“Yes; and, Mr. Harmon, father says we owe our lives to your daring. Therefore, let me thank you.”
He blushed to his temples and averted his eyes, which had returned to her face.
“No thanks, Miss Armstrong. The brave fellows who fought at the gates are the heroes, not I. But I am rejoiced to see you safe after such a noble run for life. But—”
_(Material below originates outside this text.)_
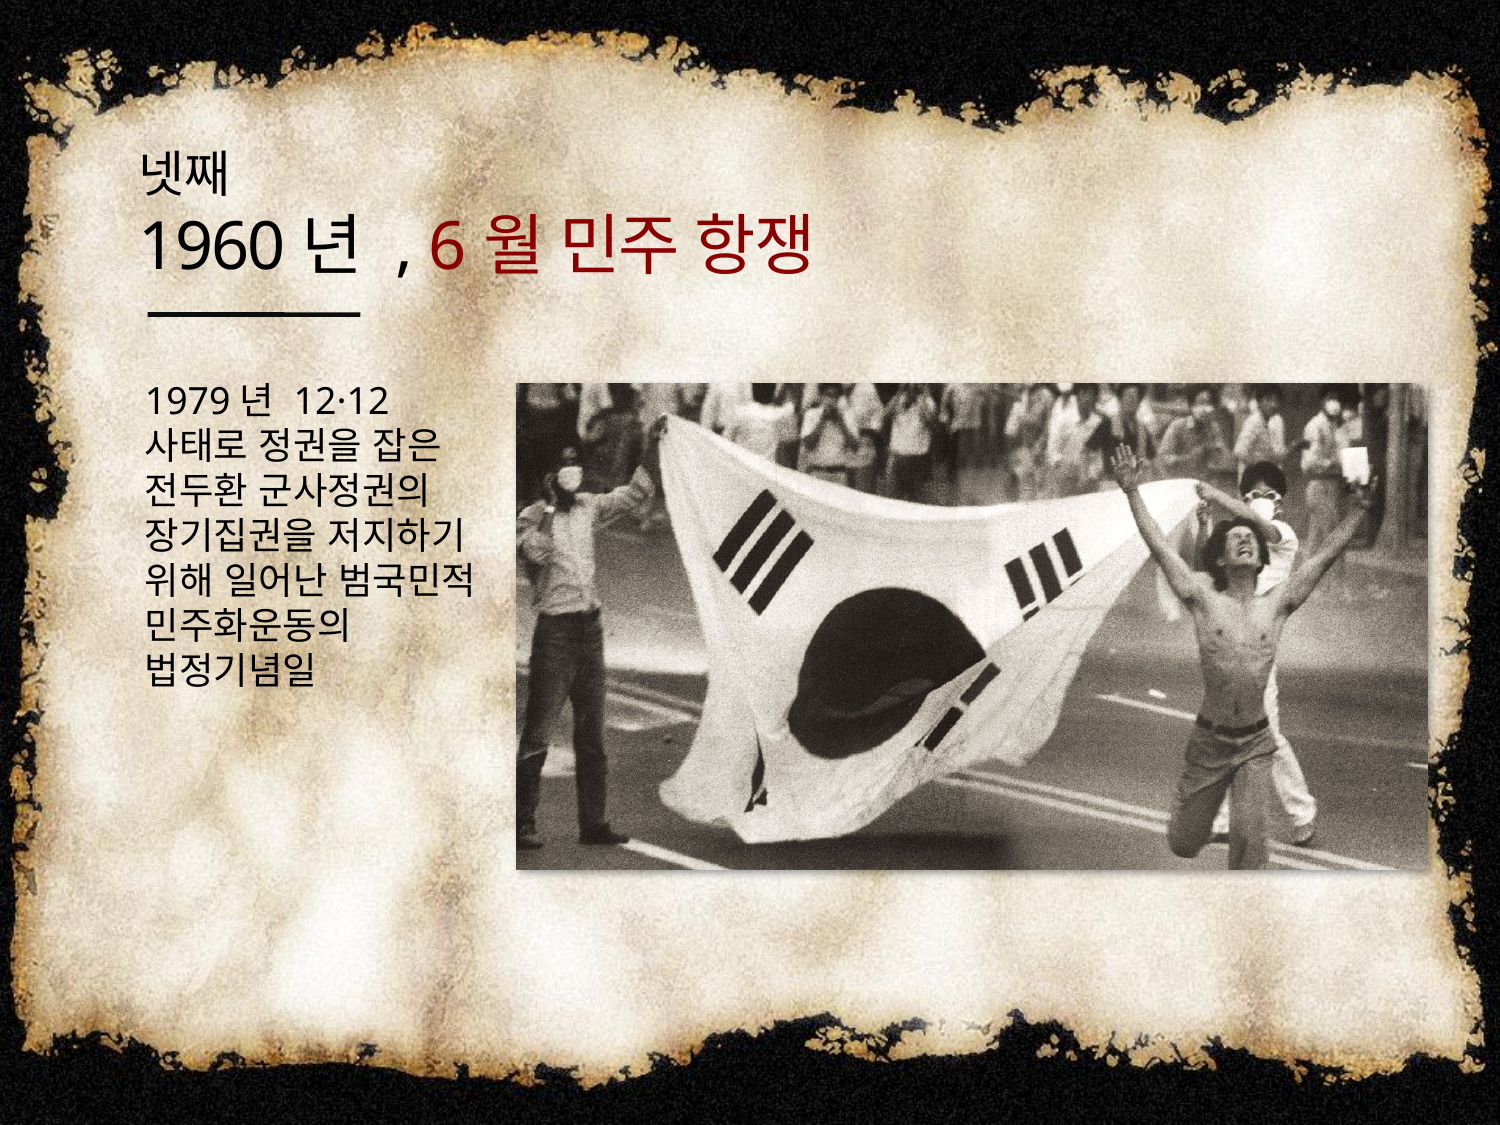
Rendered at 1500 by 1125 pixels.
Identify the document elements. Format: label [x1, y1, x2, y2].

“A flag—a flag!” was the cry that broke the youth’s sentence, and drew his eye to the musket port again.
“As I live, Miss Armstrong, our foes are treating us to a flag of truce,” he said, his eyes still riveted upon several figures that had suddenly appeared on the top of the hill. “This is an action by me entirely unexpected. What can it mean?”
Captain Strong was soon notified of the approach of the flag, and watched it through one of the openings.
His face worked strangely while he looked, and there was the light of vengeance in his large, sloe-black eyes. But he kept his face near the port, so that no one in the fort could study its expressions.
“If they demand a surrender, of course you will refuse to comply, captain,” ventured an old settler, who stood near the borderman.
Instantly, with a face crimsoned with rage, Zebulon Strong wheeled from the little embrasure:
“Am I to be dictated to on every hand?” he cried, appealing to the inmates of the apartment. “If I am captain here merely in name, I want to know it. I know a thing or two, and if I am to be advised by every frightened man and woman in the fort, you can take my broken sword, and elect another commander. What! surrender to yon horde of butcherers? Never. When they take Fort Strong, there shall be no living soul to torture.”